- **Task requirements**: Leave out every picture, and return exactly the lines from the line containing "wrist: (404, 269)" through the end of the records below, both inclusive.

Joint position lists
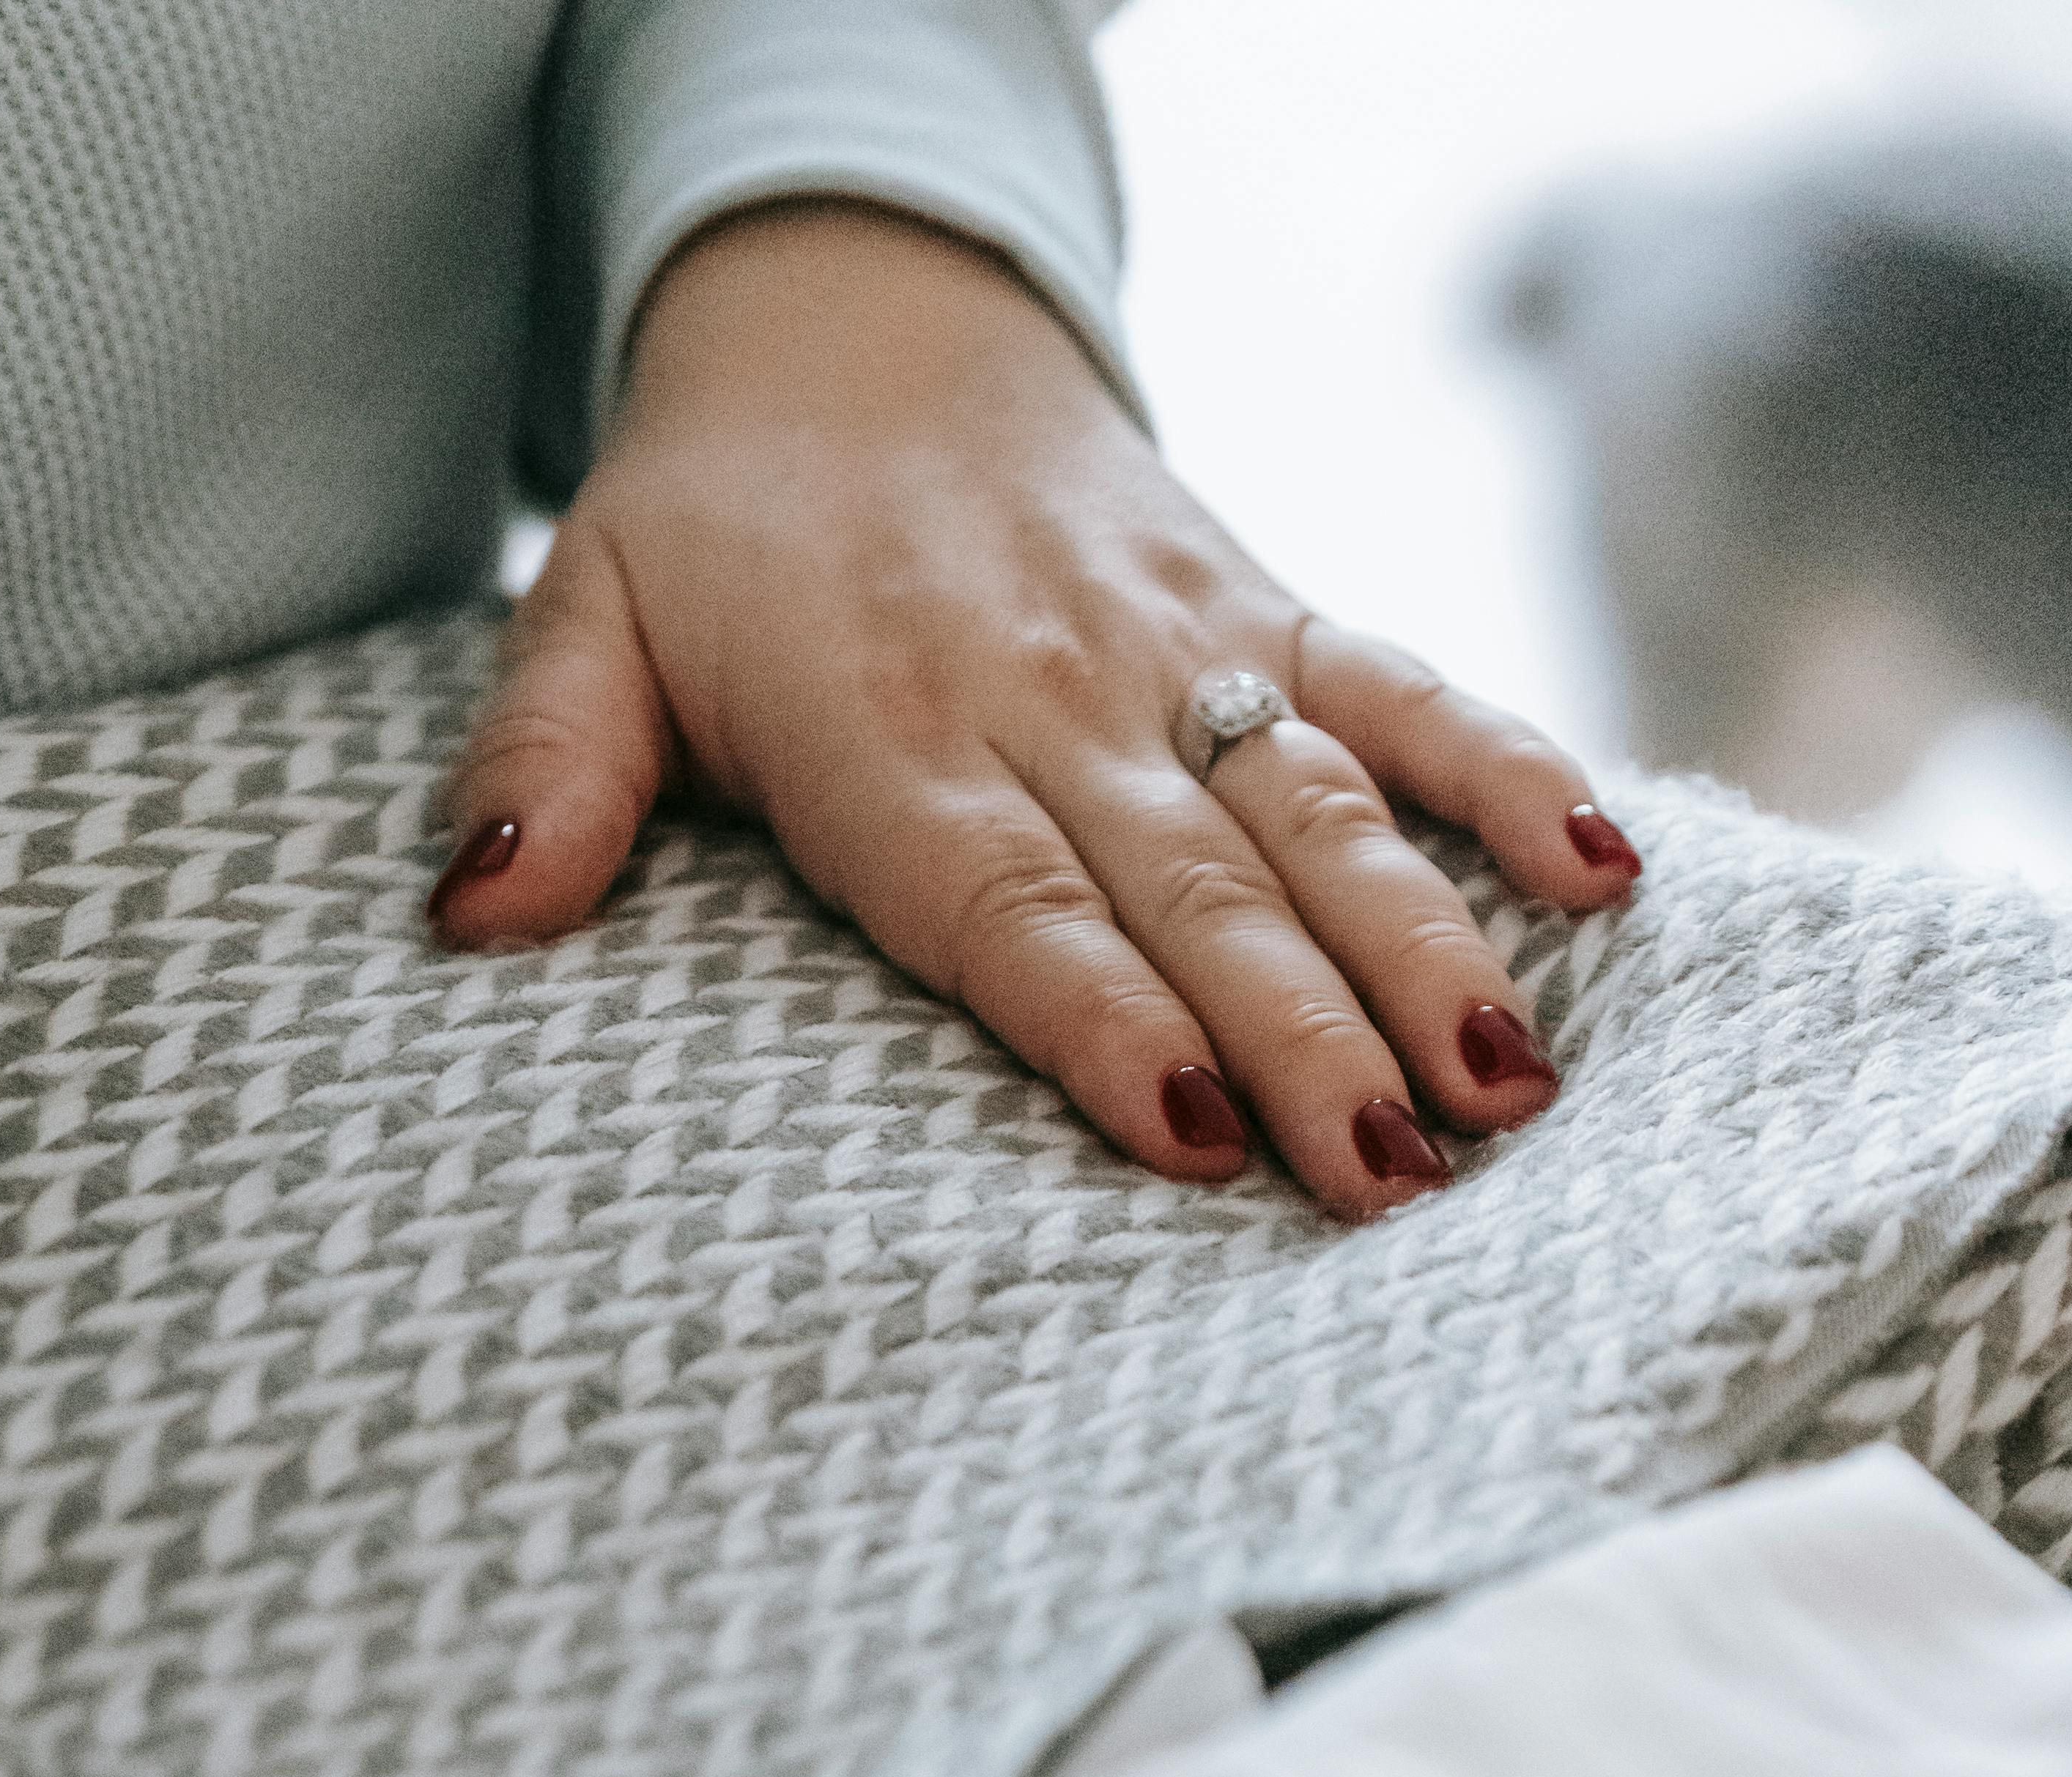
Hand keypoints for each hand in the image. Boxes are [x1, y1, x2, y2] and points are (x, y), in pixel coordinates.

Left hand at [435, 201, 1641, 1221]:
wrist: (851, 308)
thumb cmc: (712, 523)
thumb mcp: (587, 620)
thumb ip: (540, 769)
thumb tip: (467, 912)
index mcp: (884, 727)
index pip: (1009, 901)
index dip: (1106, 1016)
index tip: (1199, 1125)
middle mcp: (1050, 692)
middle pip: (1193, 886)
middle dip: (1303, 1029)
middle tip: (1396, 1173)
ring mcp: (1177, 648)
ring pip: (1316, 810)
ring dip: (1421, 949)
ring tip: (1506, 1087)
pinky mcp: (1263, 605)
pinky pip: (1402, 686)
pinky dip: (1507, 770)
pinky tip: (1604, 879)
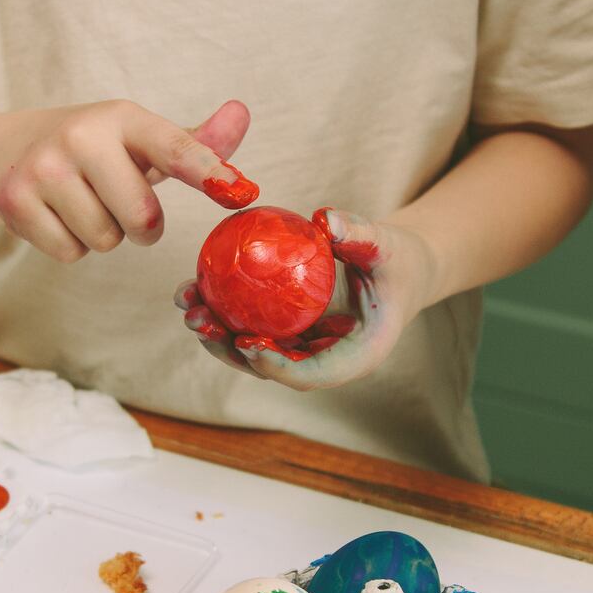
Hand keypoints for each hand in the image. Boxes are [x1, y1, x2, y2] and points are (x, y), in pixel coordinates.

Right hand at [0, 99, 252, 261]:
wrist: (13, 148)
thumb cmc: (98, 150)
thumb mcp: (143, 140)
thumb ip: (195, 141)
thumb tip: (241, 113)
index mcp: (122, 118)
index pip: (174, 147)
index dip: (208, 170)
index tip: (235, 190)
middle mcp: (80, 136)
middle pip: (141, 216)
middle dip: (143, 225)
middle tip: (123, 204)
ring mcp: (43, 168)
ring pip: (105, 239)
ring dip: (104, 233)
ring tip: (85, 203)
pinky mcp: (15, 201)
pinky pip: (70, 252)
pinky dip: (71, 244)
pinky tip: (59, 215)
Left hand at [176, 208, 434, 390]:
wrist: (404, 269)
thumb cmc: (399, 260)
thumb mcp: (387, 245)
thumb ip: (359, 234)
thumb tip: (325, 218)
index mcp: (357, 354)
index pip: (313, 374)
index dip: (278, 367)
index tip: (247, 345)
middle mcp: (327, 359)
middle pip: (274, 369)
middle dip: (232, 351)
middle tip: (200, 322)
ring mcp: (308, 349)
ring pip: (257, 353)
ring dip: (218, 335)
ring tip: (189, 306)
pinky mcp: (293, 333)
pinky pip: (257, 329)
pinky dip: (227, 314)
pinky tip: (199, 289)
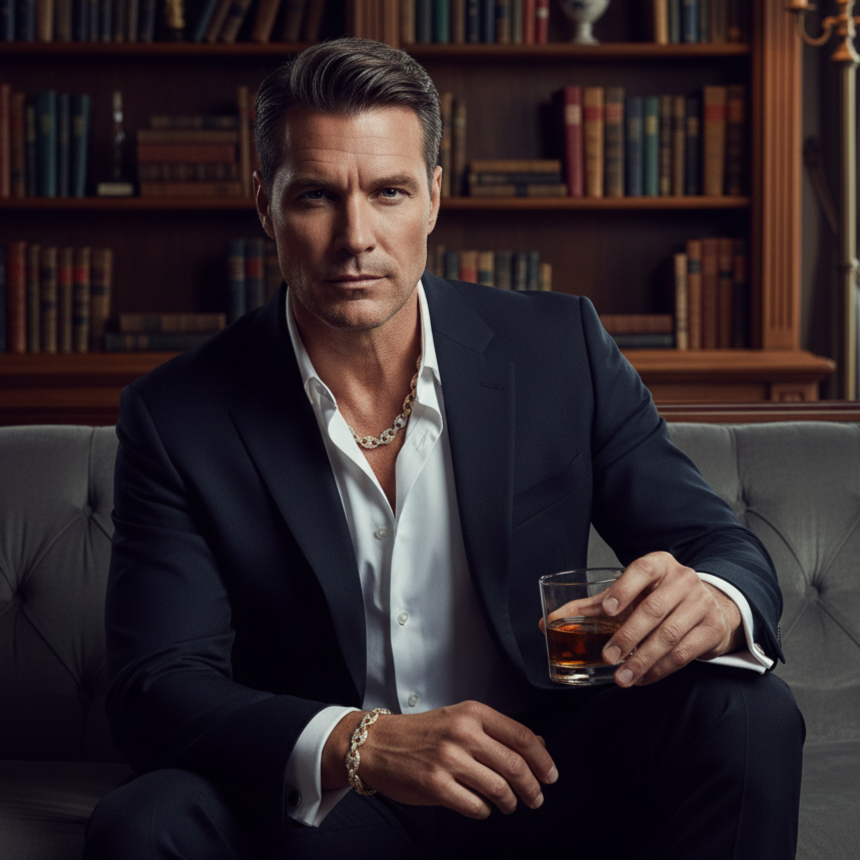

- **Result for this exercise**:
wrist: (404, 269)
thumb cmc: (399, 260)
thumb mcp: (387, 245)
thumb ip: (359, 234)
thumb tip: (325, 218)
index mcp: (357, 354)
index pip: (313, 374)
index dip: (278, 367)
index tip: (247, 345)
middle mcp: (327, 359)
middle pip: (274, 369)
middle dip: (232, 351)
middle tip: (200, 322)
ring mcp: (308, 349)
ring pip: (257, 353)
ring dip: (218, 335)
ring tip: (189, 306)
pinky mcp: (293, 333)
pinky pip: (257, 329)
pinky dip: (227, 314)
pinky tip: (199, 289)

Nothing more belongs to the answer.